* [Exercise description]: Only the lines from the one that includes "Reklamačný poriadok" through the last line below belong in the reply, copied exactly and without pictures.

* [Given data]:
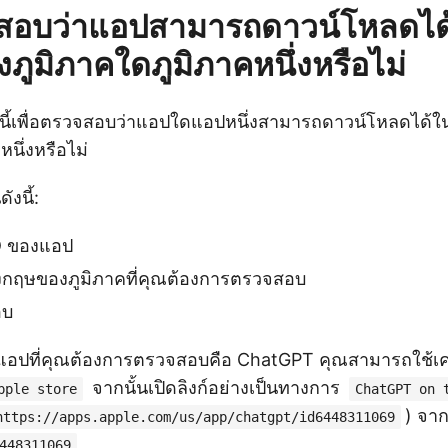
สอบว่าแอปสามารถดาวน์โหลดได
ภูมิภาคใดภูมิภาคหนึ่งหรือไม่
ธีนี้เพื่อตรวจสอบว่าแอปใดแอปหนึ่งสามารถดาวน์โหลดได
นึ่งหรือไม่
ังนี้:
D ของแอป
ังกฤษของภูมิภาคที่คุณต้องการตรวจสอบ
อบ
กแอปที่คุณต้องการตรวจสอบคือ ChatGPT คุณสามารถใช้เครื
จากนั้นเปิดลิงก์อย่างเป็นทางการ
pple store
ChatGPT on 
) จาก
https://apps.apple.com/us/app/chatgpt/id6448311069
448311069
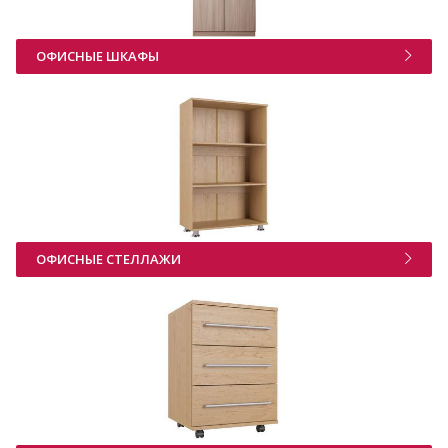
ОФИСНЫЕ ШКАФЫ
ОФИСНЫЕ СТЕЛЛАЖИ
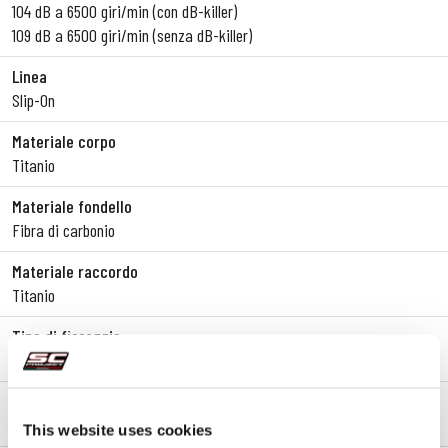
104 dB a 6500 giri/min (con dB-killer)
109 dB a 6500 giri/min (senza dB-killer)
Linea
Slip-On
Materiale corpo
Titanio
Materiale fondello
Fibra di carbonio
Materiale raccordo
Titanio
Tipo di fissaggio
Staffa
Racing
SOLO PER USO RACING
This website uses cookies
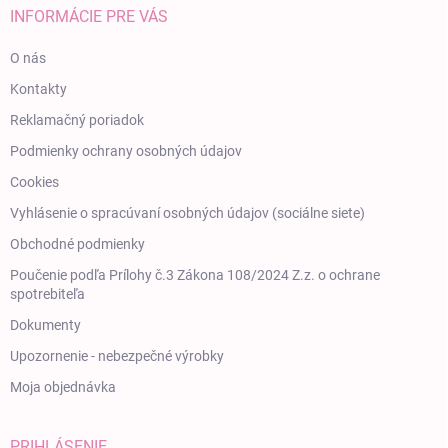
INFORMÁCIE PRE VÁS
O nás
Kontakty
Reklamačný poriadok
Podmienky ochrany osobných údajov
Cookies
Vyhlásenie o spracúvaní osobných údajov (sociálne siete)
Obchodné podmienky
Poučenie podľa Prílohy č.3 Zákona 108/2024 Z.z. o ochrane
spotrebiteľa
Dokumenty
Upozornenie - nebezpečné výrobky
Moja objednávka
PRIHLÁSENIE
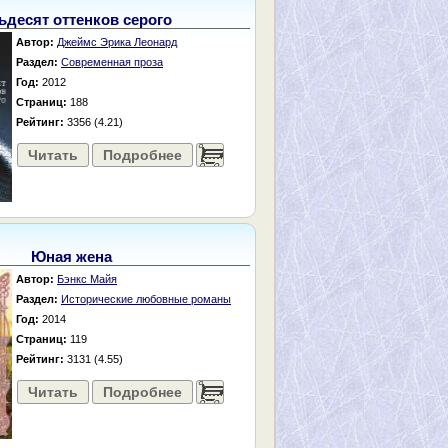
ьдесят оттенков серого
Автор:
Джеймс Эрика Леонард
Раздел:
Современная проза
Год:
2012
Страниц:
188
Рейтинг:
3356 (4.21)
Читать
Подробнее
......
Юная жена
Автор:
Бэнкс Майя
Раздел:
Исторические любовные романы
Год:
2014
Страниц:
119
Рейтинг:
3131 (4.55)
Читать
Подробнее
......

* [Result]:
Reklamačný poriadok
Podmienky ochrany osobných údajov
Cookies
Vyhlásenie o spracúvaní osobných údajov (sociálne siete)
Obchodné podmienky
Poučenie podľa Prílohy č.3 Zákona 108/2024 Z.z. o ochrane
spotrebiteľa
Dokumenty
Upozornenie - nebezpečné výrobky
Moja objednávka
PRIHLÁSENIE
ьдесят оттенков серого
Автор:
Джеймс Эрика Леонард
Раздел:
Современная проза
Год:
2012
Страниц:
188
Рейтинг:
3356 (4.21)
Читать
Подробнее
......
Юная жена
Автор:
Бэнкс Майя
Раздел:
Исторические любовные романы
Год:
2014
Страниц:
119
Рейтинг:
3131 (4.55)
Читать
Подробнее
......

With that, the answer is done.